Extending the analysis to the entire amino‑acid set, the authors compute the sum of all atoms and the sum of all nucleons across the 20 residues. Both sums match specific powers of the primes that constitute G (for example, the total atom count equals 2³·3²·5¹·7¹, etc.). This concordance suggests that the genetic code’s architecture may be constrained by underlying physico‑chemical balances, possibly reflecting evolutionary pressures for atomic or mass symmetry.

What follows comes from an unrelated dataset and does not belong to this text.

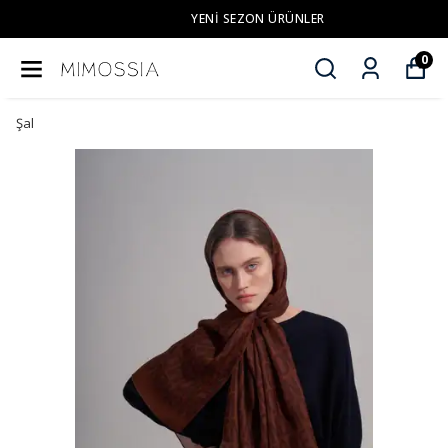
YENI SEZON ÜRÜNLER
0
Şal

The paper concludes that, while the findings have no immediate practical application, they reveal a deep, previously unappreciated link between the abstract arithmetic encoding of the genetic code and the concrete chemical makeup of the amino acids it specifies. The demonstrated invariance under Rumer’s transformation indicates that the model captures a genuine symmetry of the code, and the discovered atomic‑numerical patterns provide a fresh perspective on why the code exhibits its particular degeneracy distribution. The authors propose future work that would incorporate non‑standard amino acids, alternative codon tables, and more sophisticated Gödel‑type encodings to test whether the observed regularities persist, thereby strengthening the case for a mathematically grounded, chemically informed view of the genetic code’s evolution.